For years, Sen. Chris Murphy has introduced federal legislation that would limit the use of restraint and seclusion in schools, and for years the proposals have fallen far short of passage.
Yet, Murphy says he sees progress on the issue. When he introduced the latest version of the Keeping All Students Safe Act this spring, he had several new cosponsors, including Sen. Bernie Sanders, I-VT, who leads the Senate committee overseeing education. Meanwhile, he has observed gradual change at the state level, with New York on Monday establishing new restrictions on restraint and seclusion.
In Connecticut, the state legislature this year considered a bill that would have limited restraint and banned seclusion, though it did not ultimately pass. Some school systems, including Waterbury most recently, have already taken steps to curb restraint and seclusion in their districts.
Nationally, students are restrained and secluded more than 2,000 time each day, on average, with Black students and those with autism and other developmental disabilities disproportionately affected. Restraint refers to physically holding back students' limbs to limit their movement, while seclusion refers to the practice of locking students in rooms they're not able to leave.
On Monday, CT Insider asked Murphy about his interest in restraint and seclusion, the politics around the issue and what it might ultimately take to change how schools treat students in crisis.
How did the subject of restraint and seclusion come to your attention? And how did that become something that rose above the fray and that you were interested in putting time and energy into?
A couple of ways. So maybe five years ago, there was a high-profile story out of Middletown, about the use of what the school there called "scream rooms." And that story just ripped me to my core. At the time, I had kids about the same age as the kids described in that story, and the idea that anybody would think that the right thing for a kid in crisis was to lock them in a room, let them tear the walls and the doors until they were so exhausted and so upset that they finally stopped screaming, it was unacceptable. So that certainly was something that caught my attention.

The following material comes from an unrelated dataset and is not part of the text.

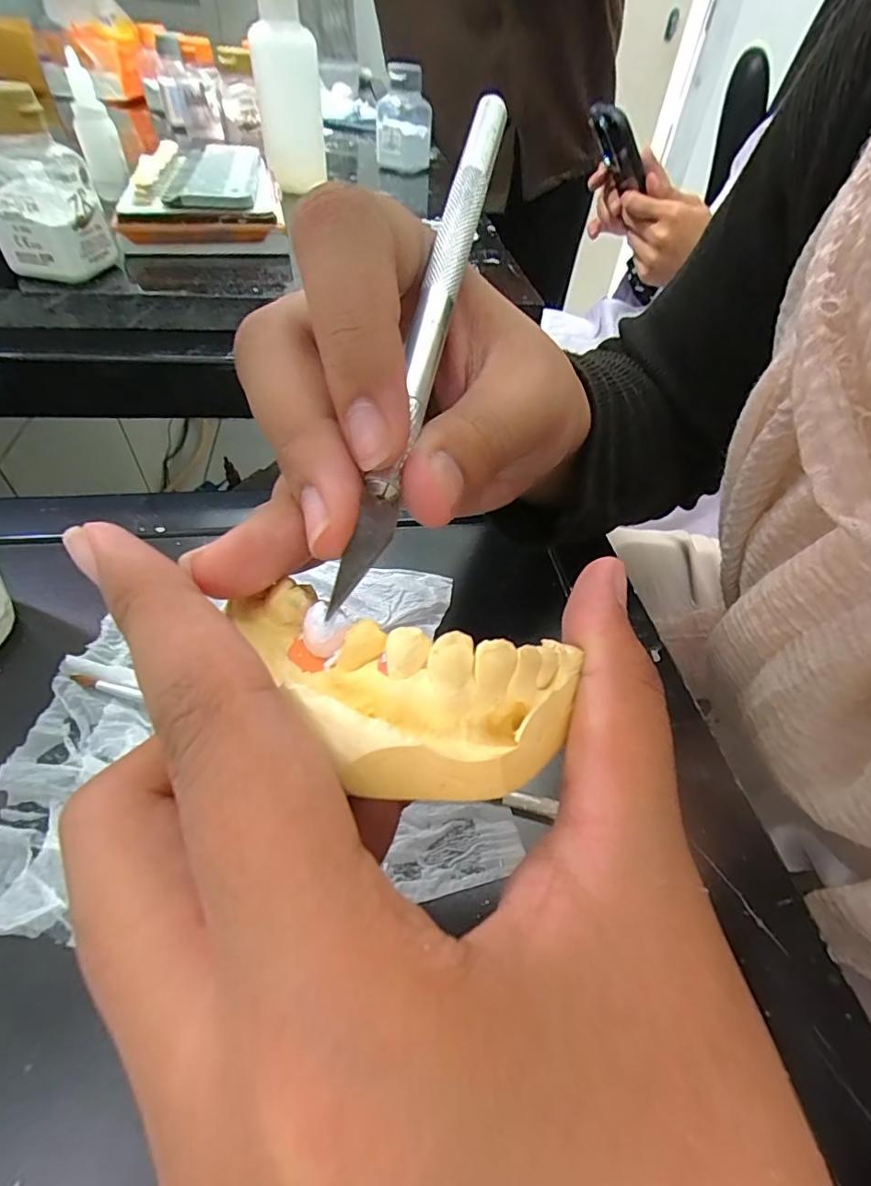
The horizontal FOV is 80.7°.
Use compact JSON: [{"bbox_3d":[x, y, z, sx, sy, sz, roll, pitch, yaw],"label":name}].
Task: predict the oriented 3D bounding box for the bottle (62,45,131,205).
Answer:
[{"bbox_3d":[-0.223,-0.305,0.338,0.024,0.070,0.021,-19,53,-20],"label":"bottle"}]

Admittedly, my wife spent 10 years as a legal-aid lawyer working for kids in need, and she for 10 years represented special-needs kids in schools. And so I also heard through her a lot of these stories about how a lot of teachers just didn't know how to handle these kids. So their default, understandably, was to put hands on the kids or to tie the kids' hands up to try to prevent somebody from getting hurt. My wife was always just very concerned that there wasn't enough training and education to teachers and administrators about how to deal with kids with disabilities and kids who had predilections towards violence. So leading into the story about the scream rooms I had heard a lot about this from Cathy, and then it was after the story about the scream rooms that I started the process of introducing KASSA.
I know it's been somewhat hard to get traction at the federal level. But just today, the New York State Board of Regents voted to limit the use of restraint and to ban seclusion altogether. Does it feel like there is some momentum on this issue?
There is undoubtedly momentum. Connecticut has been getting better. We still have a ways to go. I don't have the list of states in front of me, but I know New York's not the only state that has made progress. But I really hope that this doesn't become a red-state, blue-state issue. Sometimes because blue states are doing something, red states think that it must be bad by definition, and I don't know why we just can't come to a conclusion that, except in the most serious circumstances, we shouldn't be putting our hands on kids in schools.
So I admittedly have struggled to find Republicans to work with me on this issue. And I will continue to try to explain to Republicans why this matters. But it hasn't been easy.
What are those conversations like?
I think at the federal level, there's increasingly an allergy from the right to have any federal intervention in local schools, and that is an abandonment of the way that the Republican Party has historically looked at the federal government and education policy. The civil rights acts, which protected kids' rights in schools, were supported by a whole bunch of Republicans. Frankly, the most significant resistance to a lot of the federal government's early intervention in schools, from a civil rights perspective, was from Democrats. But today there's a little bit of a litmus test in the Republican Party that the federal government should have zero to do with what's happening with kids in schools.
And I think there should be limits to what the federal government says about what happens in schools, but on the issue of civil rights, I think we still have a relevant role to play. And there's just no doubt to me that the issue of seclusion and restraints, because it tends to happen most often to disabled kids and to black boys, is a civil rights issue.
Teachers have also been unsure where they fall on this. [Note: Both nationally and in Connecticut, teachers unions have generally declined to support legislation that would limit restraint and seclusion, though some have recently expressed greater openness.] What are those conversations like, and what do you think of some of objections that teachers groups have raised?
I think this is a really scary world for teachers. Kids are acting out in more violent ways than ever before. And I can totally understand teachers who don't want to have government limit their ability to be flexible in the response. I also think it's it's hard to imagine a world in which you aren't allowed, at the level you are today, to put your hands on kids.
But there are better interventions. There are proven de-escalatory programs that you can use with kids, and I think if we just do a better job of teaching administrators and teachers how to engage in deescalation, they will find that they don't need the physical restraints as much as they do today.